PROBLEM DESCRIPTION » Please copy out every line in the records below that includes the word "dplyr".

◆ ◆ ◆ ◆

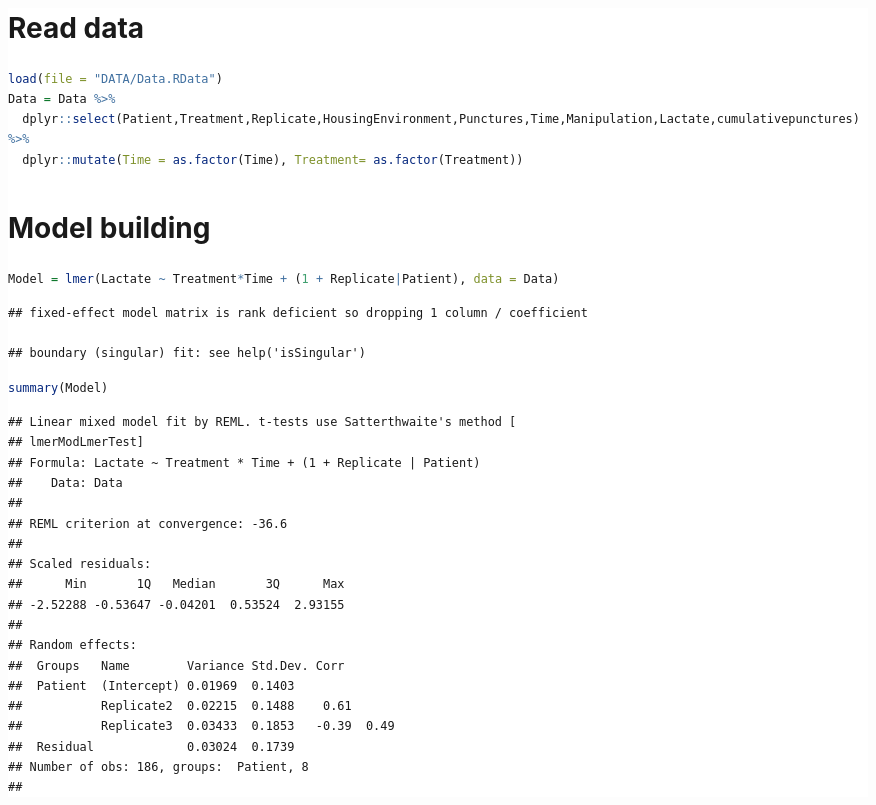 # Read data

``` r
load(file = "DATA/Data.RData") 
Data = Data %>% 
  dplyr::select(Patient,Treatment,Replicate,HousingEnvironment,Punctures,Time,Manipulation,Lactate,cumulativepunctures) %>%  
  dplyr::mutate(Time = as.factor(Time), Treatment= as.factor(Treatment)) 
```

# Model building

``` r
Model = lmer(Lactate ~ Treatment*Time + (1 + Replicate|Patient), data = Data)
```

    ## fixed-effect model matrix is rank deficient so dropping 1 column / coefficient

    ## boundary (singular) fit: see help('isSingular')

``` r
summary(Model)
```

    ## Linear mixed model fit by REML. t-tests use Satterthwaite's method [
    ## lmerModLmerTest]
    ## Formula: Lactate ~ Treatment * Time + (1 + Replicate | Patient)
    ##    Data: Data
    ## 
    ## REML criterion at convergence: -36.6
    ## 
    ## Scaled residuals: 
    ##      Min       1Q   Median       3Q      Max 
    ## -2.52288 -0.53647 -0.04201  0.53524  2.93155 
    ## 
    ## Random effects:
    ##  Groups   Name        Variance Std.Dev. Corr       
    ##  Patient  (Intercept) 0.01969  0.1403              
    ##           Replicate2  0.02215  0.1488    0.61      
    ##           Replicate3  0.03433  0.1853   -0.39  0.49
    ##  Residual             0.03024  0.1739              
    ## Number of obs: 186, groups:  Patient, 8
    ##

◆ ◆ ◆ ◆

YOUR RESPONSE »
  dplyr::select(Patient,Treatment,Replicate,HousingEnvironment,Punctures,Time,Manipulation,Lactate,cumulativepunctures) %>%  
  dplyr::mutate(Time = as.factor(Time), Treatment= as.factor(Treatment)) 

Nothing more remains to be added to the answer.